Dennis Hastert to become President in the event Bush and Cheney both go.

Well... we can but hope!
posted by dash_slot- at 9:06 AM on June 10, 2004


Jesus, Hastert. The guy who lectured John McCain on the need to sacrifice during wartime. What a waste of skin.
posted by jonmc at 9:10 AM on June 10, 2004


Jeez, did he?

Well, all I can say is that I hope the period of time the White House feels chastened is longer than the 30 years from Nixon's exit to today (hoping desperately that this denouement occurs soon).
posted by dash_slot- at 9:23 AM on June 10, 2004


JollyWanker - I was joking, really.

Here, have a laugh :

"Like rats in a trap, they are" - Bush, Cheney indictments in Plame case looming in CIA engineered counter-coup !
posted by troutfishing at 12:48 PM on June 10, 2004




"has done admitted", now that is classy.

should be has done a u-turn and admitted they were wrong
posted by fullerine at 12:05 AM on June 11, 2004


"has done admitted", now that is classy.

That would go over just fine here in Texas.
posted by boredomjockey at 1:15 AM on June 11, 2004


Terrorist incidents actually ROSE in 2003,

by 1.46%.
posted by shoos at 5:10 PM on June 22, 2004


State Dept. Doubles Its Calculation on '03 Terrorism Casualties
In revising its annual "Patterns of Global Terrorism" report, the department listed 625 deaths last year from terror-related causes, down from the 725 in 2002, but well above the 307 originally declared in April. It also reported an increase in total terror attacks, to 208, up from the 190 listed in the original report and the 205 in 2002.

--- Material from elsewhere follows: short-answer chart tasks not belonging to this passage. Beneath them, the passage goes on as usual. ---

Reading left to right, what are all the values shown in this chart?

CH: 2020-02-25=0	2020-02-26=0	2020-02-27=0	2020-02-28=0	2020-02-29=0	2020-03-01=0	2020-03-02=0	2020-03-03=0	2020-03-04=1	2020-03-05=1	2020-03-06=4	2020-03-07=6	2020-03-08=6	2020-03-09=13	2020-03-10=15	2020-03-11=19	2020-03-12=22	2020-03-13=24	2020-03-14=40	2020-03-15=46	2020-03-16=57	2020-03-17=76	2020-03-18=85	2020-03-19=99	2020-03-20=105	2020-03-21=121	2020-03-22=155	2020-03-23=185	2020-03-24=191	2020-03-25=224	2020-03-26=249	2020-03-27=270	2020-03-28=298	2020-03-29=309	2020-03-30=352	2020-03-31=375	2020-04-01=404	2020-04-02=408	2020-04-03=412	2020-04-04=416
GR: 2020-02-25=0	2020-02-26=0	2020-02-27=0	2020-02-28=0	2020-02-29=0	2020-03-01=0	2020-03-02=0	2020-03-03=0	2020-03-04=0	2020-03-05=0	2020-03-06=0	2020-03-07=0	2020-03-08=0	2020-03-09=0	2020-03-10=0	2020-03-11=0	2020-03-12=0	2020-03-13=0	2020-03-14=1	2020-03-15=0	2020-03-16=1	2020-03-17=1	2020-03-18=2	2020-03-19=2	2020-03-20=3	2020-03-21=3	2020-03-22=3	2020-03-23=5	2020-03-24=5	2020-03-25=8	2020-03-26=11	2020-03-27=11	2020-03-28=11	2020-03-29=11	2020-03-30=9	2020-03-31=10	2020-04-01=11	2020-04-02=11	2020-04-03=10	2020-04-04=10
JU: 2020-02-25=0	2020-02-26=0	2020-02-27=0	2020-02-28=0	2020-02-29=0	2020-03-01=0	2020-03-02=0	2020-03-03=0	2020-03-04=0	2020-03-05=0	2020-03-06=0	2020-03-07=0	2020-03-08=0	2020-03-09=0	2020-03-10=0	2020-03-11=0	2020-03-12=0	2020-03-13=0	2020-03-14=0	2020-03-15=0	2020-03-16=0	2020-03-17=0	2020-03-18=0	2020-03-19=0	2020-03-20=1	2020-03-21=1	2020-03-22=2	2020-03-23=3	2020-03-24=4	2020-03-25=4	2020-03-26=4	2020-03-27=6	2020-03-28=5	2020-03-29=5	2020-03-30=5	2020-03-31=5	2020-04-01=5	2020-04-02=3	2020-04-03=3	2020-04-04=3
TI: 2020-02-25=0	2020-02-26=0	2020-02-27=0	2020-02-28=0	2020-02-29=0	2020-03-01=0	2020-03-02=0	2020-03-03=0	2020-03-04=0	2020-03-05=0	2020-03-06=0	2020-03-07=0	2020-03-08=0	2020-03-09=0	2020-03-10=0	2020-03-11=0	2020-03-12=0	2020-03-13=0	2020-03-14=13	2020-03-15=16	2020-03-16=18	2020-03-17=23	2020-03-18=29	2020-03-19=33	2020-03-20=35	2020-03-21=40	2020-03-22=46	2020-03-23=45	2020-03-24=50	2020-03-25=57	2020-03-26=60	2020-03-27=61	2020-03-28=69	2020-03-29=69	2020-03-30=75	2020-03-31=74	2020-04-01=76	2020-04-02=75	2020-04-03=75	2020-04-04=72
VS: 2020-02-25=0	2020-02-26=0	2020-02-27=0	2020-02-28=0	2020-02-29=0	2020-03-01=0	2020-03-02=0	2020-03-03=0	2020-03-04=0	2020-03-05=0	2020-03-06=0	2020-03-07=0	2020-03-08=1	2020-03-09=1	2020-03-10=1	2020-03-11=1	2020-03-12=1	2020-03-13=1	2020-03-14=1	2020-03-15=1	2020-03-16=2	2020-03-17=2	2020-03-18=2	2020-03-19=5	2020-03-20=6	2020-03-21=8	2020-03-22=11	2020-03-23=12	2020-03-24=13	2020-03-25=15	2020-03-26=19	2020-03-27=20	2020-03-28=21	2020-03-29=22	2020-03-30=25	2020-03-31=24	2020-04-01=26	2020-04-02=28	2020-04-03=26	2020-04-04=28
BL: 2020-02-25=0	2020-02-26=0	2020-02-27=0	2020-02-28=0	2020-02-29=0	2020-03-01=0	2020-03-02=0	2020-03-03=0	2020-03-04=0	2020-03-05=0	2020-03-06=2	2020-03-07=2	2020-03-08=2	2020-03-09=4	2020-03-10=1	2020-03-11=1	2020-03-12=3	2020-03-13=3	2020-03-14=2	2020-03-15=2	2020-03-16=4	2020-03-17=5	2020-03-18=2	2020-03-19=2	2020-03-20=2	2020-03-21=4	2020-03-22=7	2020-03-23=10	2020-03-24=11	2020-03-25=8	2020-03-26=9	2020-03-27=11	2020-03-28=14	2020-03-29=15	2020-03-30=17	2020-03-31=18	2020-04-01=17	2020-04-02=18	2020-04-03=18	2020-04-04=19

The revised report said that 3,646 people were wounded in terror attacks last year, more than double the 1,593 cited in April, and a substantial increase from the 2,013 in 2002.

posted by amberglow at 5:47 PM on June 22, 2004


Terrorist incidents actually ROSE in 2003,

but deaths dropped by 13.8%.
posted by shoos at 9:33 PM on June 22, 2004


Over the past 30 years,

the largest increase in terrorist incidents occurred from 98-99
(+44%)

the largest drop in terrorist incidents occurred from 01-02
(-42%)

A good collection of the annual reports (in pdf)

Do you think Clinton's book is selling so well now because people are eager to learn more about his wily antiterror methods?
posted by shoos at 10:37 PM on June 22, 2004


Maybe terrorism is kind of like orgasm: there's a bit of a refractory period before you can get it up again...
posted by five fresh fish at 11:13 PM on June 22, 2004


FFF: the data is all right there. See how the orgasm model stands up.